## PROMPT
Only the lines from the one containing "focal_35mm: 48" to the end of the data are wanted; print them exactly as they appear.

## EXERCISE INPUTS
____

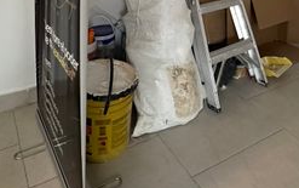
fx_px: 326
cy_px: -56
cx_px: 187
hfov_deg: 48.8
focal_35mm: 40
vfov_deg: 27.0
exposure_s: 1/60
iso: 320
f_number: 2.2
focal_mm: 2.22
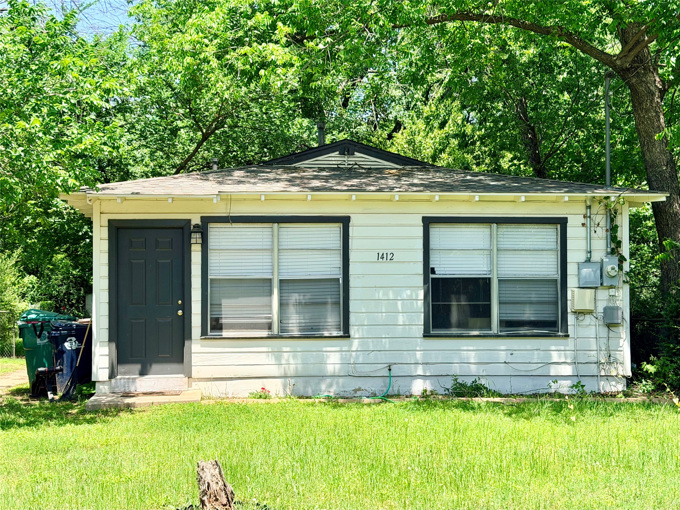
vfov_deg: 30.3
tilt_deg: +1.1
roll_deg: +1.2
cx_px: 340
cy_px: 255
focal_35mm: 48
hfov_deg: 39.7
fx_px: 943
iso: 64
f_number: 1.78
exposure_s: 1/1838
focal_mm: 6.76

____

## SOLVED EXERCISE
focal_35mm: 48
hfov_deg: 39.7
fx_px: 943
iso: 64
f_number: 1.78
exposure_s: 1/1838
focal_mm: 6.76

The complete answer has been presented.